I think the solvency risk of the shops offering these products is just coming into focus. We just don't have enough data being that most offerings started post '08.

Credit Suisse has so far combated on the lawsuits for the blow up of XIV. So if you do blow up your account, it sounds like there's no recourse through the courts. However, I do remember CS share price dropping 6% or so the day after XIV cratered. It then rebounded on news that their losses were fully hedged against the positions.

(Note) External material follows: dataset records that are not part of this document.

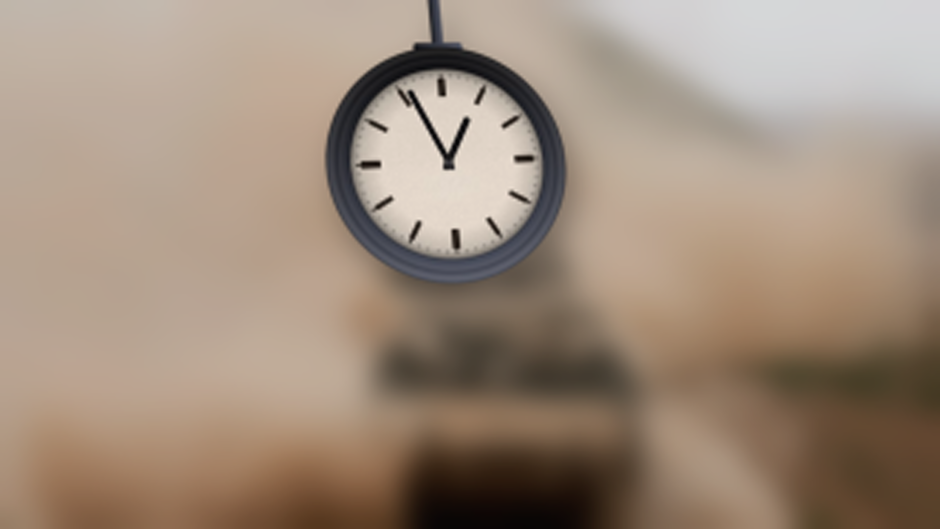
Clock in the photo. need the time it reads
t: 12:56
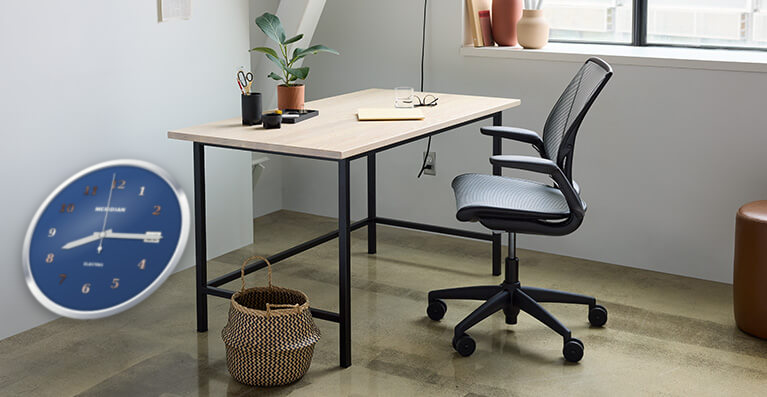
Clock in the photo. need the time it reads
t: 8:14:59
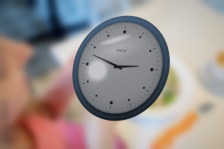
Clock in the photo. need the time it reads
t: 2:48
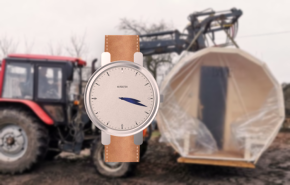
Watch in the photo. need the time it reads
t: 3:18
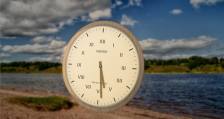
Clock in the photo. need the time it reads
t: 5:29
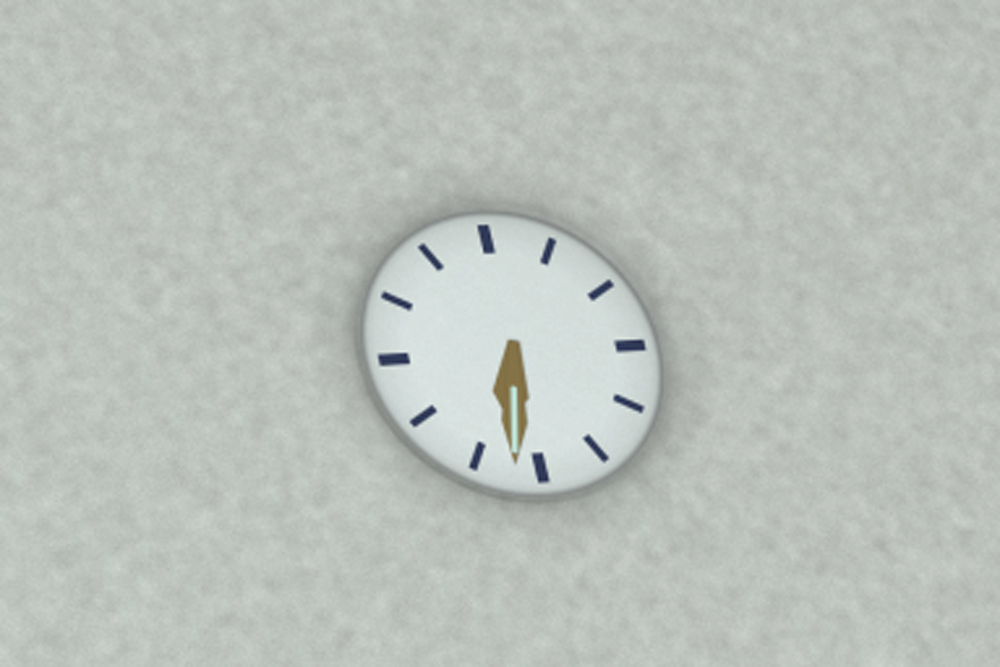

If you're not into Hedgefundie's wild ride, you can look at PSLDX or NTSX. I think NTSX is pretty neat as it's founded in the traditional 60/40, but 1.5x both sides. For the equity side, it goes 90% of straight holding while the bond side leverages on a ladder of treasuries. In the end, you end up with a 90/60 fund that's intuitive to the average investor.
Thanks for the reply.

NTSX is very intriguing.

PSLDX looks like a lot of volatility with sub-par gains. Am I missing something there?

For the masses, I'm currently experimenting with a small bucket of three leveraged funds.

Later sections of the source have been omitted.